I think a much nicer solution would be to add infrastructure to cross- compile these test programs, so that they end up being built for the same architecture as the kernel image (i.e. using CROSS_COMPILE).
Adding Michal and the linux-kbuild mailing list, perhaps this has been discussed before, or maybe somebody has a better idea on how to solve this.
I actually looked into this some time ago. May try to dust off the patch. IIRC the kernel provided headers were used for building - not the one installed on the machine. And crosscompile were supported.
That sounds exactly like what I'd want for this. If you need any help, please let me know.
Did you have any time to look into dusting off the patch? If not I'll gladly take whatever you have and dust it off myself.
Thierry
On Thu, Jul 10, 2014 at 11:55:26AM +0200, Thierry Reding wrote:
On Wed, Mar 26, 2014 at 09:32:47AM +0100, Thierry Reding wrote:
On Tue, Mar 25, 2014 at 07:01:10PM +0100, Sam Ravnborg wrote:
There are two things that don't work too well with this. First this causes the build to break if the build machine doesn't have the new public header (include/uapi/linux/dma-buf.h) installed yet.
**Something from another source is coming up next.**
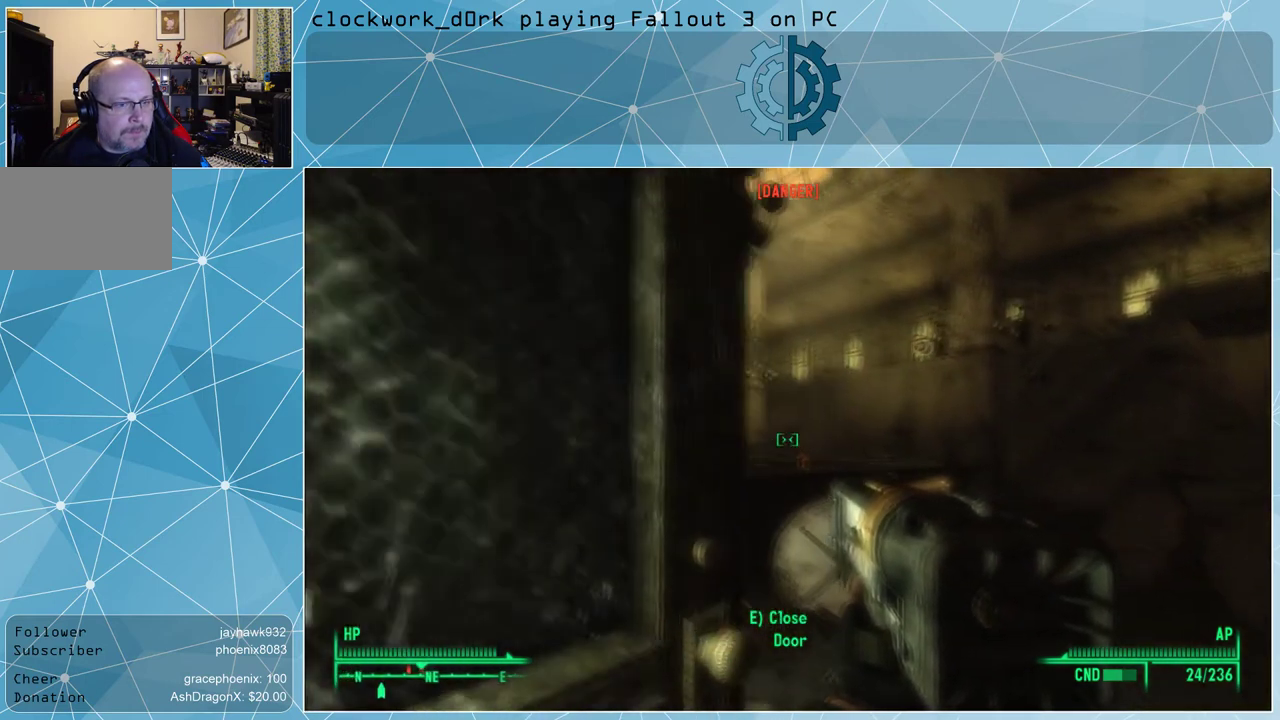
{"keys": [], "mouse": [], "events": [[67, "d", "up"], [67, "w", "up"]]}
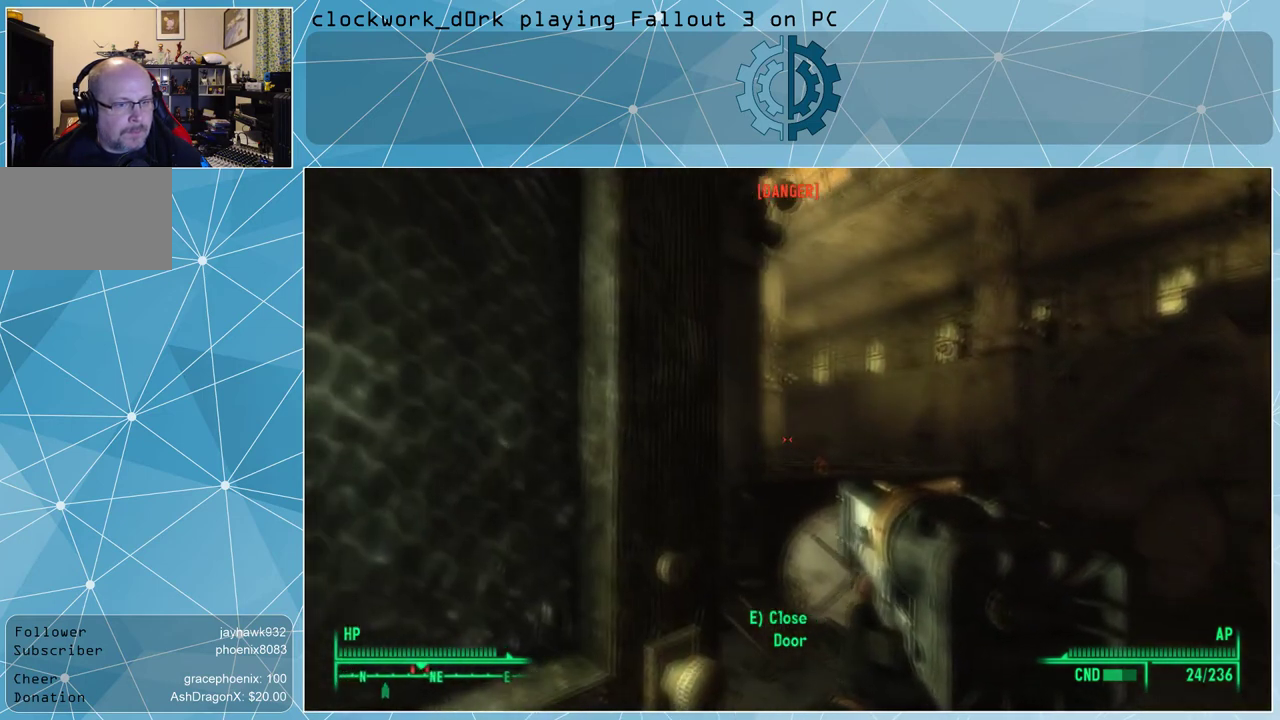
{"keys": [], "mouse": [], "events": [[300, "tab", "down"], [400, "tab", "up"]]}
So the only way to make this work would be by building the kernel once with SAMPLES disabled, install the headers and then build again with SAMPLES enabled. Which really isn't very nice.
One other option that I've tried is to modify the include path so that the test program would get the in-tree copy of the public header file, but that didn't build properly either because the header files aren't properly sanitized and therefore the compiler complains about it (include/uapi/linux/types.h).
One other disadvantage of carrying the sample program in the tree is that there's only infrastructure to build programs natively on the build machine. That's somewhat unfortunate because if you want to run the test program on a different architecture you have to either compile the kernel natively on that architecture (which isn't very practical on many embedded devices) or cross-compile manually.
I think a much nicer solution would be to add infrastructure to cross- compile these test programs, so that they end up being built for the same architecture as the kernel image (i.e. using CROSS_COMPILE).
Adding Michal and the linux-kbuild mailing list, perhaps this has been discussed before, or maybe somebody has a better idea on how to solve this.
I actually looked into this some time ago. May try to dust off the patch. IIRC the kernel provided headers were used for building - not the one installed on the machine. And crosscompile were supported.
That sounds exactly like what I'd want for this. If you need any help, please let me know.
Did you have any time to look into dusting off the patch? If not I'll gladly take whatever you have and dust it off myself.
Thanks for the reminder. I got it almost working after simplifying it a lot. I will be travelling for the next few days but will continue to work on this after the weekend.